Verdade? É interessante as histórias da revista?
Bota interessante nisso. Meu sonho é conhecê-lo e até fazer uma coisa bem gostosa com ele. – Ri. – Agora é tarde, estou aqui, mas levo-as comigo pra sempre.
Fica sem jeito ao reparar a maneira da mulher.
Leia o trecho: “Senti-me realizada com aquele corpo me amando. Os lábios batalhando contra os meus, deixando-me excitada, explodindo de prazer, não sei o quanto me seguraria pra explodir de gozo e felicidade...” Ai... Não é excitante...?
Percebo que sim.
Se o cara soubesse como faz sucesso com as mulheres...
Ele ri, se ajeita na poltrona, a Maria Fumaça abre o último apito de aviso.
Uma voz feminina começa a falar:
O Aqualung Locomotive está pronto pra começar a viagem. Estejam confortavelmente acomodados e ótima jornada. Obrigada.
As portas do vagão são fechadas e a Maria Fumaça lentamente começa a locomover. O silencio vence o falatório. A mulher entretida na revista de conteúdo adulto nem se dá conta de que é a escolhida a estar ali dentro, boa escolha para distração, arrepende de não ter feito o mesmo. De soslaio lê o nome do conto: “Aquele anjo de Carnaval.” Disfarçadamente abre sorriso, não havia mais segredos pra esconder a satisfação de sentar do lado da fã, de saber do sucesso garantido. Que dona Nina continue entretendo os leitores, os leitores querem distrações, boas ou más, não importam quais sejam. De boca fechada não contaria para a mulher quem ele é...
Alegre, reconhece mesmo sendo senhor de idade, homem muito famoso no mundo das distrações.




5



Ao despertar fica desorientado. No vagão, não há passageiros. A mulher gorda não está. A sacola com revistas de conteúdo adulto largada no chão e duas revistas abertas na poltrona. Não há passageiros, somente ele e objetos largados pra traz. As portas abertas e o Aqualung Locomotive com motor desligado. Reina silencio. Não recorda de nada, o que lembra é o aumento da velocidade, de ver a imagem da mulher sumir aos poucos e o clarão branco. Depois, depois não viu nada.
Desconfiado, vai para a saída do trem. Uma cidade abre-se, rica, iluminada e sedutora. Sua cidade, essa que é seu porto seguro, de grandiosas realizações, de conquistas e perdas. Sua cidade do passado ou do presente? O cheiro não está igual ao que sentia, havia mistério no cheiro. Não, não o cheiro da cidade que andou há anos, um cheiro novo ou antigo, não conseguia explicar.
Aos poucos, pessoas surgem acompanhadas, solitárias, com animais, contentes, apressadas, descontraídas.

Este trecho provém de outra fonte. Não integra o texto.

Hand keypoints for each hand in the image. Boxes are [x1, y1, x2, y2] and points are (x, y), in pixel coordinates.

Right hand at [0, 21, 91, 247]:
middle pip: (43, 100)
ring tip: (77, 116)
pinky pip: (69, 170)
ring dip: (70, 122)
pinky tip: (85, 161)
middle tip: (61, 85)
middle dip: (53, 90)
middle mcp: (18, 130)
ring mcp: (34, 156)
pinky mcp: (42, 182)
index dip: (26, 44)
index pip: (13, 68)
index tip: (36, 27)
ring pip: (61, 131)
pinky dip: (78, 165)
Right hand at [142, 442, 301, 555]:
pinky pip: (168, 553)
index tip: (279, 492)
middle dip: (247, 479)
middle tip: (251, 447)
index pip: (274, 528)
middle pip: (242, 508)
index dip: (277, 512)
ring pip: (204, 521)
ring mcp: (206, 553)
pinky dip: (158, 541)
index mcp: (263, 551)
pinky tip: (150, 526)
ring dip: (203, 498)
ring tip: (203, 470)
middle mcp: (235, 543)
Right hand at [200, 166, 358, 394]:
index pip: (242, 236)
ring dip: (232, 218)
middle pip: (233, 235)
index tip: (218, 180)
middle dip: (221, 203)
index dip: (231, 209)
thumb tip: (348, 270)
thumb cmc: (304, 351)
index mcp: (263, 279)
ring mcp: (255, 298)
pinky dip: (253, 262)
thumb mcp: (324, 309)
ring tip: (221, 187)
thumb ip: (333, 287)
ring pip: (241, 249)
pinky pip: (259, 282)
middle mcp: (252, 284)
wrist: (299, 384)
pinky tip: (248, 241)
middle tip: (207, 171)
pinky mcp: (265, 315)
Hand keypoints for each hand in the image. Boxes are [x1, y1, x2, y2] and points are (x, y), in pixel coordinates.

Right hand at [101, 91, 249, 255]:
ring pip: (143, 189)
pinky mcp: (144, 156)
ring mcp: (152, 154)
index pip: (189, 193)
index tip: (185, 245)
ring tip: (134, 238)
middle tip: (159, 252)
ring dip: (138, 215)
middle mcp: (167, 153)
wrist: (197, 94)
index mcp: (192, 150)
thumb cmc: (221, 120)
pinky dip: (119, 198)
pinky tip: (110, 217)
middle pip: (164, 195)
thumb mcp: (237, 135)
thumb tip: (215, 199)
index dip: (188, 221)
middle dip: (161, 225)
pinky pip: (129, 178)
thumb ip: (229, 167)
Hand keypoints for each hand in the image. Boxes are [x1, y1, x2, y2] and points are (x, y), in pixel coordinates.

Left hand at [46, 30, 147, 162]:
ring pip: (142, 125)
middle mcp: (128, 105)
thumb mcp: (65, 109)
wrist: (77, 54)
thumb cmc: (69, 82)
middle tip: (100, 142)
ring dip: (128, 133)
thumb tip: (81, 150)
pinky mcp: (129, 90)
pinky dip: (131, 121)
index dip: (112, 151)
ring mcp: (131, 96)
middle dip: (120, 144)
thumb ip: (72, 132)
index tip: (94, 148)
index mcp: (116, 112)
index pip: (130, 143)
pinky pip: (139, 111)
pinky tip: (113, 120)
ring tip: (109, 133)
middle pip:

Está de costas de vestido branco. O chapéu a embelezar o cabelo e o guarda-chuva a proteger do sol. Chega ao destino e o que busca alguns metros dele.
Elisa? – Chama.
Na primeira impressão o rosto dela se contrai de satisfação para se contrair de descontentamento.
Por que demorou? Estou horas esperando? – Reclama.
Desculpa. Tudo atrasou...
Faz o calar com a mão na boca dele.
Liga não bobo. Acabei de chegar. Vamos?
Ela entrega o braço para encaixar o dele e dá partida a caminhada.
Sempre haverá esperança...
Concordo. Tem toda razão. – Ele responde encarando o rosto fino e branquinho dela.
Tomam a direção pra desaparecerem no infinito da rotina da cidade. Não existiriam barreiras e tragédias e a jornada, essa não tem parada.